Friday, Feb. 22, 1963

When in "Due Course"

The U.S. photo reconnaissance jet swooped over Cuba, darted from point to point with whirring cameras. Offshore were four escort fighters, their jets snarling angrily, their young pilots spoiling for a fight.

On the ground. Soviet and Cuban crews scrambled for their antiaircraft missiles.

Their radio network crackled alive--and the voices were heard in the U.S. planes. Cuban commanders pleaded for permission to shoot down the photo plane. But there were more authoritative voices, speaking in Spanish and Russian. "Hold your fire.'' they ordered. ''Hold your fire. Don't shoot." The Cubans obeyed their Soviet masters and the U.S. planes, their mission completed, flew safely away.

All this happened just a few days ago. And it served to stress one of the most curious facts of the Cuba crisis: that though the Soviet missile buildup in Cuba brought the world close to war last October, the presence of Soviet forces there may now have some peacekeeping advantages. Continuing Soviet strength in Cuba makes U.S. photo flights necessary, yet it is Soviet authority that presently restrains Castro's trigger-happy gunners from trying to stop them.

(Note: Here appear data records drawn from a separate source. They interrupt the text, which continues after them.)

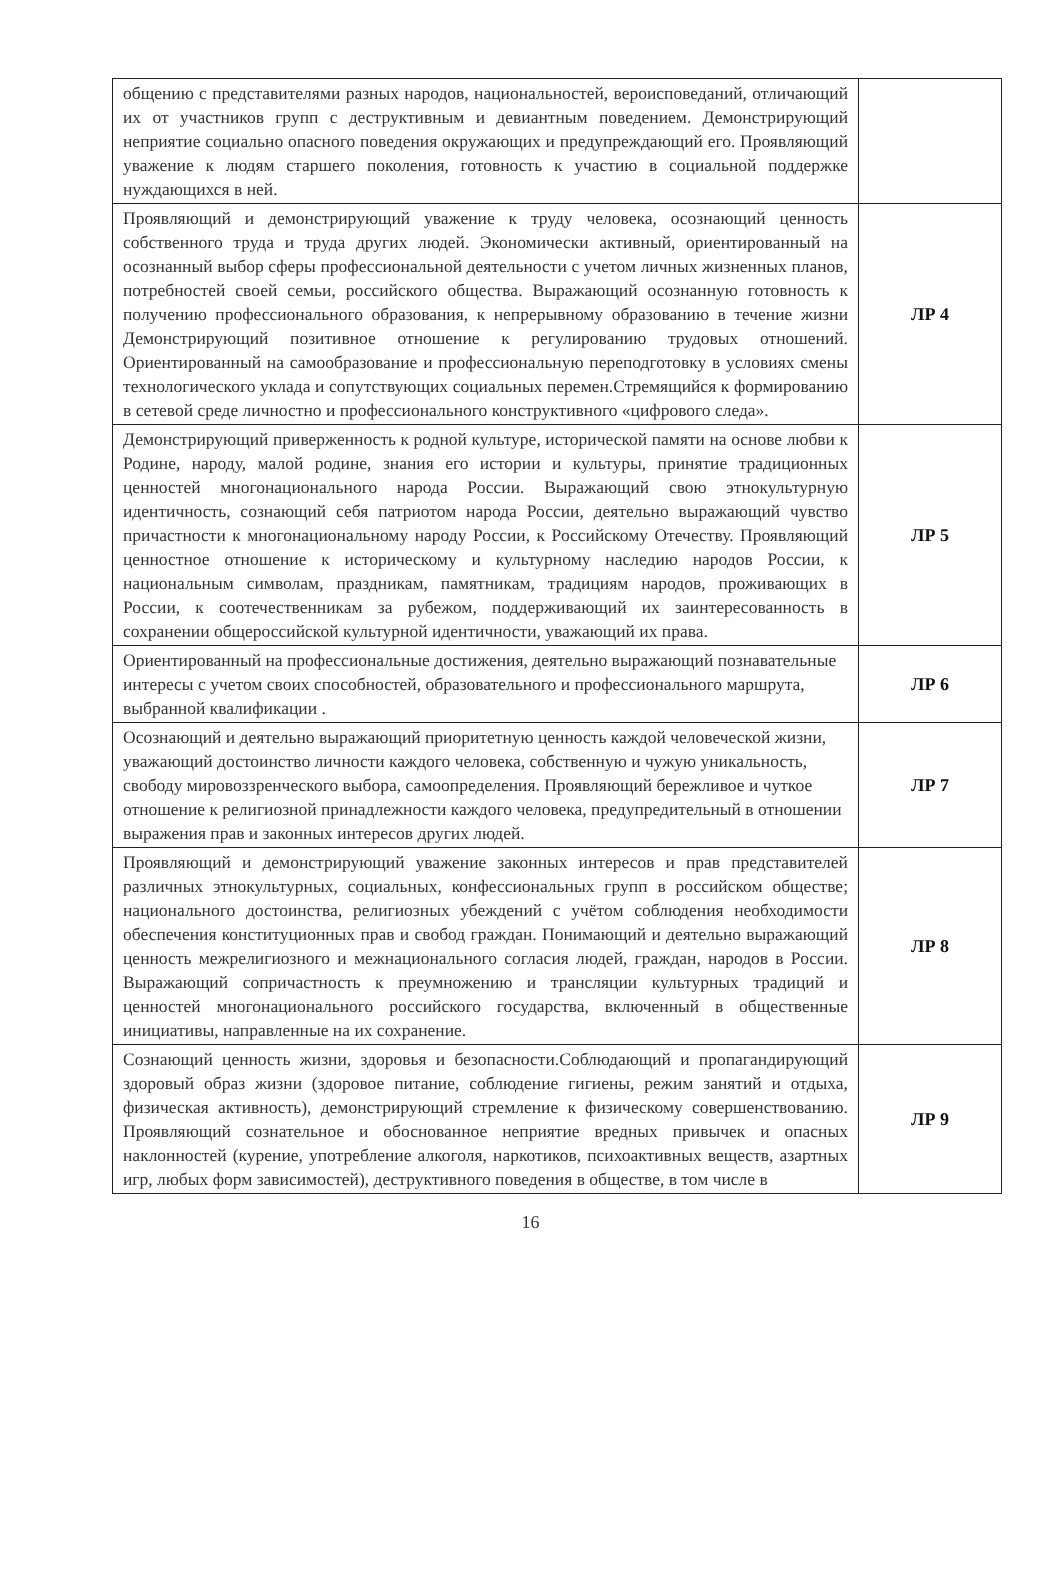| общению с представителями разных народов, национальностей, вероисповеданий, отличающий их от участников групп с деструктивным и девиантным поведением. Демонстрирующий неприятие социально опасного поведения окружающих и предупреждающий его. Проявляющий уважение к людям старшего поколения, готовность к участию в социальной поддержке нуждающихся в ней. | |
| Проявляющий и демонстрирующий уважение к труду человека, осознающий ценность собственного труда и труда других людей. Экономически активный, ориентированный на осознанный выбор сферы профессиональной деятельности с учетом личных жизненных планов, потребностей своей семьи, российского общества. Выражающий осознанную готовность к получению профессионального образования, к непрерывному образованию в течение жизни Демонстрирующий позитивное отношение к регулированию трудовых отношений. Ориентированный на самообразование и профессиональную переподготовку в условиях смены технологического уклада и сопутствующих социальных перемен.Стремящийся к формированию в сетевой среде личностно и профессионального конструктивного «цифрового следа». | ЛР 4 |
| Демонстрирующий приверженность к родной культуре, исторической памяти на основе любви к Родине, народу, малой родине, знания его истории и культуры, принятие традиционных ценностей многонационального народа России. Выражающий свою этнокультурную идентичность, сознающий себя патриотом народа России, деятельно выражающий чувство причастности к многонациональному народу России, к Российскому Отечеству. Проявляющий ценностное отношение к историческому и культурному наследию народов России, к национальным символам, праздникам, памятникам, традициям народов, проживающих в России, к соотечественникам за рубежом, поддерживающий их заинтересованность в сохранении общероссийской культурной идентичности, уважающий их права. | ЛР 5 |
| Ориентированный на профессиональные достижения, деятельно выражающий познавательные интересы с учетом своих способностей, образовательного и профессионального маршрута, выбранной квалификации . | ЛР 6 |
| Осознающий и деятельно выражающий приоритетную ценность каждой человеческой жизни, уважающий достоинство личности каждого человека, собственную и чужую уникальность, свободу мировоззренческого выбора, самоопределения. Проявляющий бережливое и чуткое отношение к религиозной принадлежности каждого человека, предупредительный в отношении выражения прав и законных интересов других людей. | ЛР 7 |
| Проявляющий и демонстрирующий уважение законных интересов и прав представителей различных этнокультурных, социальных, конфессиональных групп в российском обществе; национального достоинства, религиозных убеждений с учётом соблюдения необходимости обеспечения конституционных прав и свобод граждан. Понимающий и деятельно выражающий ценность межрелигиозного и межнационального согласия людей, граждан, народов в России. Выражающий сопричастность к преумножению и трансляции культурных традиций и ценностей многонационального российского государства, включенный в общественные инициативы, направленные на их сохранение. | ЛР 8 |
| Сознающий ценность жизни, здоровья и безопасности.Соблюдающий и пропагандирующий здоровый образ жизни (здоровое питание, соблюдение гигиены, режим занятий и отдыха, физическая активность), демонстрирующий стремление к физическому совершенствованию. Проявляющий сознательное и обоснованное неприятие вредных привычек и опасных наклонностей (курение, употребление алкоголя, наркотиков, психоактивных веществ, азартных игр, любых форм зависимостей), деструктивного поведения в обществе, в том числе в | ЛР 9 |
16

This bewildering combination of circumstances has an inhibiting effect on U.S. policy toward Cuba. There are people in the Administration who regard the Soviet presence with some equanimity, and even argue that it is necessary to take Khrushchev's sensibilities into account, and to understand that having already lost face in the Communist bloc by his missile withdrawal, he cannot afford to lose more by pulling his troops out under U.S. pressure. Khrushchev promised to withdraw them in "due course." and last week President Kennedy instructed Ambassador Foy Kohler to find out. in no combative way. what the Russians regard as "due course." The Administration hopes that Khrushchev will eventually call most of his troops home on his own volition. But it is hard to see why he would, and the Administration is under mounting U.S. criticism for its failure to force Khrushchev out of Cuba.

President Kennedy conceded at his press conference last week that Soviet troops in Cuba are surely being used to train Cubans to export revolution and sabotage throughout Latin America. Moreover, by one White House estimate, at least 13,000 students from other Latin American nations are in Castro's Communist schools; about 100 graduate agents leave Cuba monthly to cause trouble back home. The tacit bargain with Khrushchev may have its advantages for the U.S., but it has them for Khrushchev too.